**PROBLEM REQUIREMENTS**
Return every line from the records below in which the word "programa" is found.

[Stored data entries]

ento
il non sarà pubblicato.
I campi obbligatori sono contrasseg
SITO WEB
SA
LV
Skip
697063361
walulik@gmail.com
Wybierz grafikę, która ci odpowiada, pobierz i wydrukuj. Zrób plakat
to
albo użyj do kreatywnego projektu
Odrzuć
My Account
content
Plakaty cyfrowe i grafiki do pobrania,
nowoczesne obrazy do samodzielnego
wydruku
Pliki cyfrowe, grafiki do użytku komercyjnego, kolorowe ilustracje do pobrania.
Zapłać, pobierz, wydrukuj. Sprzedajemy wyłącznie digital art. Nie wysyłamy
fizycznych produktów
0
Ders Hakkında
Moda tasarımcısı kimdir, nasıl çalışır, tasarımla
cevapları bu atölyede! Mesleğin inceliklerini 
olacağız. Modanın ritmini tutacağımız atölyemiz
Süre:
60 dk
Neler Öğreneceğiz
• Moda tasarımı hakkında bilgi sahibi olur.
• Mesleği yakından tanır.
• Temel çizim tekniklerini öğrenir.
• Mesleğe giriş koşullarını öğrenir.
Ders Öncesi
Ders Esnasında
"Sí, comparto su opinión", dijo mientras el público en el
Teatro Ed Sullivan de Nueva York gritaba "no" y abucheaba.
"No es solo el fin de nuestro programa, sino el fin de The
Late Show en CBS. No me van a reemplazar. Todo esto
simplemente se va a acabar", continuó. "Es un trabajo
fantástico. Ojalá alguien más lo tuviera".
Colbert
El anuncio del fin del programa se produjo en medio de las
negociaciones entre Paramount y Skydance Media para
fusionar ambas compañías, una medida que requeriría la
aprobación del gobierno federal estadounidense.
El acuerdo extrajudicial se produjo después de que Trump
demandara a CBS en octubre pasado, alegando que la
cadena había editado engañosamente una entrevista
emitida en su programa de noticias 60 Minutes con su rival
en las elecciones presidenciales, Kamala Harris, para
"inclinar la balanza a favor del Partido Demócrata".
--
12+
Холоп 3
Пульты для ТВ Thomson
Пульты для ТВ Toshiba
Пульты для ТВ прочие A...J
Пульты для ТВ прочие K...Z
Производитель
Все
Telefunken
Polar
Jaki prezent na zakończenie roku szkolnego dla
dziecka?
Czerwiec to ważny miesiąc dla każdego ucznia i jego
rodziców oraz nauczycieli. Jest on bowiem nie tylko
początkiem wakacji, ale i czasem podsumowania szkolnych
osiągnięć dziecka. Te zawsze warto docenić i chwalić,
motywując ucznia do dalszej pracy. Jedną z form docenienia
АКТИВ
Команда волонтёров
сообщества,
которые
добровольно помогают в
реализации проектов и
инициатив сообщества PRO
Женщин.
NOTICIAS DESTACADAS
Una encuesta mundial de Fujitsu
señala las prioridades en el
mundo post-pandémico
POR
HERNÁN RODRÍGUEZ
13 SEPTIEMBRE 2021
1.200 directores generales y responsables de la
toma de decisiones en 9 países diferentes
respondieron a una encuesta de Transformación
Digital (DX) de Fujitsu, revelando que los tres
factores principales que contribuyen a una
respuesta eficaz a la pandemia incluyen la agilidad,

**ANSWER AREA**
"No es solo el fin de nuestro programa, sino el fin de The
El anuncio del fin del programa se produjo en medio de las
emitida en su programa de noticias 60 Minutes con su rival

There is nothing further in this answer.